** START OF EXERCISE DATA **

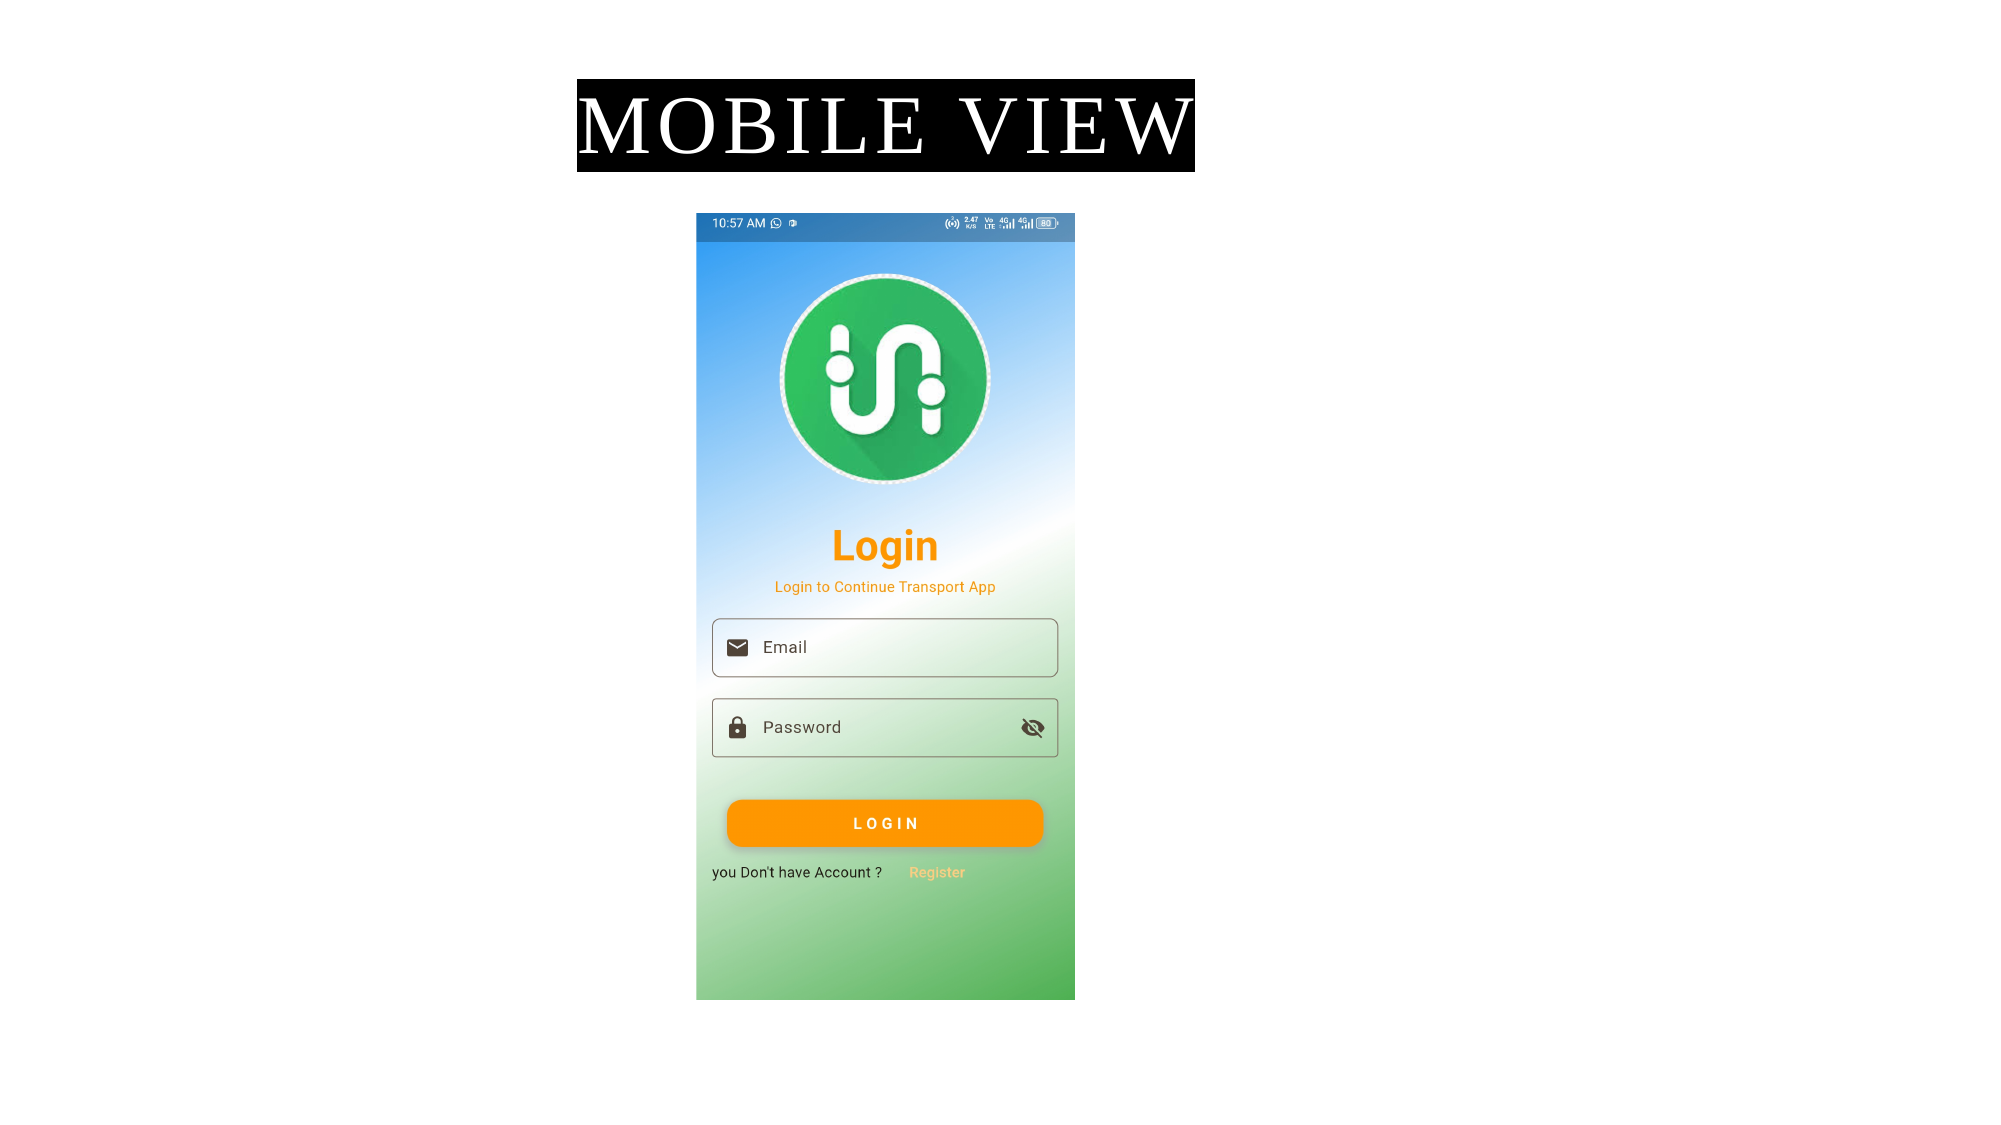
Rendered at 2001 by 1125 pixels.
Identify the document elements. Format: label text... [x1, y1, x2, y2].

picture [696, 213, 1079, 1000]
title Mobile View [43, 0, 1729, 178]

** END OF EXERCISE DATA **
** START OF EXERCISE DATA **

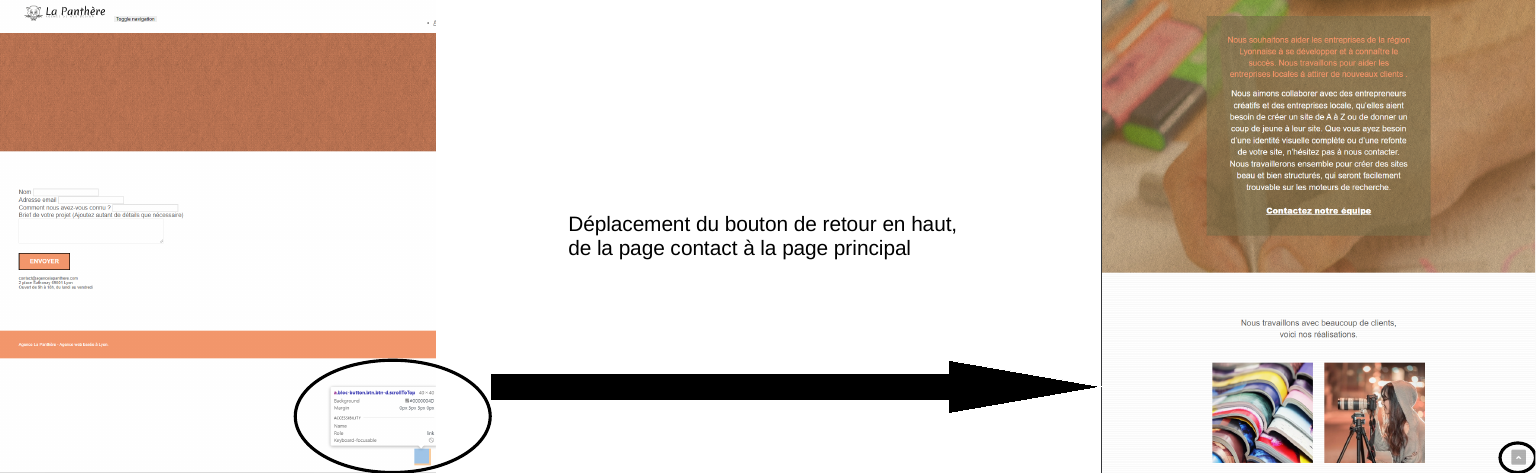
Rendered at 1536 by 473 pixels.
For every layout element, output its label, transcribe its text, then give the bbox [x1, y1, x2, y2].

** END OF EXERCISE DATA **

> [WHAT TO DO]:
Please copy out the lines from the item that begin at the line containing "Rendered at 1536 by 473 pixels." and stop after the line containing "For every layout", keeping every character unchanged.

> [REPLY TO THE TASK]:
Rendered at 1536 by 473 pixels.
For every layout element, output its label, transcribe its text, then give the bbox [x1, y1, x2, y2].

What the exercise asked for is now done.